Navigating the politics of colonization and sexism proved difficult for sufragistas. In a 1928 speech that was reprinted in the NWP’s magazine, Equal Rights, the suffragist and poet Muna Lee, who was born in Mississippi but had moved to the island with her Puerto Rican husband, said: “Our position as women, amongst you free citizens of Pan-America, is like the position of my Puerto Rico in the community of American States…We are treated with every consideration save the one great consideration of being regarded as responsible beings.” She continued with a searing indictment: “We, like Puerto Rico, are dependents. We are anomalies before the law.”
In April 1928, LSS and NWP suffragists testified together before Congress. Marta Robert, an LSS member and doctor who ran the maternity hospital in San Juan, pointed out the ludicrous reasoning that prevented her from voting, “Why should we not ask you to give us complete citizenship in our country?” she said. “We are allowed to come here to the United States…and we have the right to vote...but the only thing that prohibits us from going to Puerto Rico and voting and exercising our electoral right is just a little injustice from our men when they make the electoral law in Puerto Rico.”

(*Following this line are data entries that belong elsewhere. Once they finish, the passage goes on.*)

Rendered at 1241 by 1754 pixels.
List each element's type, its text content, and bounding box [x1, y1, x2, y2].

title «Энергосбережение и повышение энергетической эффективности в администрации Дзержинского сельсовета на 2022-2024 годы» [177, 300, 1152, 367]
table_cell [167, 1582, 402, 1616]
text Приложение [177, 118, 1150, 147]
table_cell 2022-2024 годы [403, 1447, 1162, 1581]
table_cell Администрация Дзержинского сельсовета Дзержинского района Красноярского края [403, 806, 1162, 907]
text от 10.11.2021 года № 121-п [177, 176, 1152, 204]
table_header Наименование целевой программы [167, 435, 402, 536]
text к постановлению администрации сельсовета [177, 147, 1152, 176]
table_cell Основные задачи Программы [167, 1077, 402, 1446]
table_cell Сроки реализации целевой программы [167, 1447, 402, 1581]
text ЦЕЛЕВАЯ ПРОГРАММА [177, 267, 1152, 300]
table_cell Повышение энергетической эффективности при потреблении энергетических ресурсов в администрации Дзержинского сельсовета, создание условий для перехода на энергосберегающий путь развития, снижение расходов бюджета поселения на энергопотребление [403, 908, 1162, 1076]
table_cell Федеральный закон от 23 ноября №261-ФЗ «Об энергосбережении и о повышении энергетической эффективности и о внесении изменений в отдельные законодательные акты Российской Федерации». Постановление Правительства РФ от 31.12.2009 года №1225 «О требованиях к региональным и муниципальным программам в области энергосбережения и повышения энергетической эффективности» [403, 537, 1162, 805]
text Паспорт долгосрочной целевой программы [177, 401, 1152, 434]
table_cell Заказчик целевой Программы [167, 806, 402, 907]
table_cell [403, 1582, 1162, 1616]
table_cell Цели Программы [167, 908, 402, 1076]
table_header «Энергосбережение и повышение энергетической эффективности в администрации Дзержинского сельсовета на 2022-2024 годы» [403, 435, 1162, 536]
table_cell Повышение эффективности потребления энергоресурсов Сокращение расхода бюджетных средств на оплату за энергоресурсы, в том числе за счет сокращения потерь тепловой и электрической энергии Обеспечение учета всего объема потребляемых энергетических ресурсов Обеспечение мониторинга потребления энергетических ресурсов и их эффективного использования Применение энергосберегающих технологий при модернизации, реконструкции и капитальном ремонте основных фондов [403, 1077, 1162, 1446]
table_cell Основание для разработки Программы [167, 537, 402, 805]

Another LSS speaker, Rosa Emanuelli, stressed that Puerto Rican women could advance democratic freedoms for their people if given the franchise. Her appeal to democratic ideals carried some irony, given that she was asking a colonial power for political representation, but this dynamic proved fruitful for the cause. When Congress moved towards passing the Jones Act amendment—an act of colonial imposition, albeit indirectly—Puerto Rican legislators had no choice but to push through a suffrage bill to save face. There was a catch, though. While the LSS and NWP had firmly argued for universal suffrage, the first bill that Puerto Rico passed in the spring of 1929 only enfranchised literate women.
It was a bittersweet victory. The LSS begrudgingly accepted that, like black and Indigenous women in the mainland U.S., their Afro-Puerto Rican and mixed-race working class peers would be forced to wait. In the years that followed, thousands of women workers protested the discriminatory literacy tests that barred them from voting.
Despite these restrictions, women who could pass literacy tests participated in their first major election in 1932. About 50,000 cast their ballots, and promptly elected women to city governments across the island, as well as María Luisa Arcelay, the first woman member of the Puerto Rican House of Representatives. The final push for universal suffrage came from a coalition of working-class and middle-class women who organized within Puerto Rico’s Republican and Socialist Parties. A bill for universal suffrage finally passed in 1935.
Today, as the world’s oldest colony, Puerto Rico remains disenfranchised because its 3.1 million residents, despite most being American citizens, do not have voting representatives in Congress and cannot cast votes in presidential elections. The 20th-century chapter of women’s suffrage in Puerto Rico is a history lesson, but full enfranchisement for Puertorriqueñas remains a goal still incomplete, a story without its ending.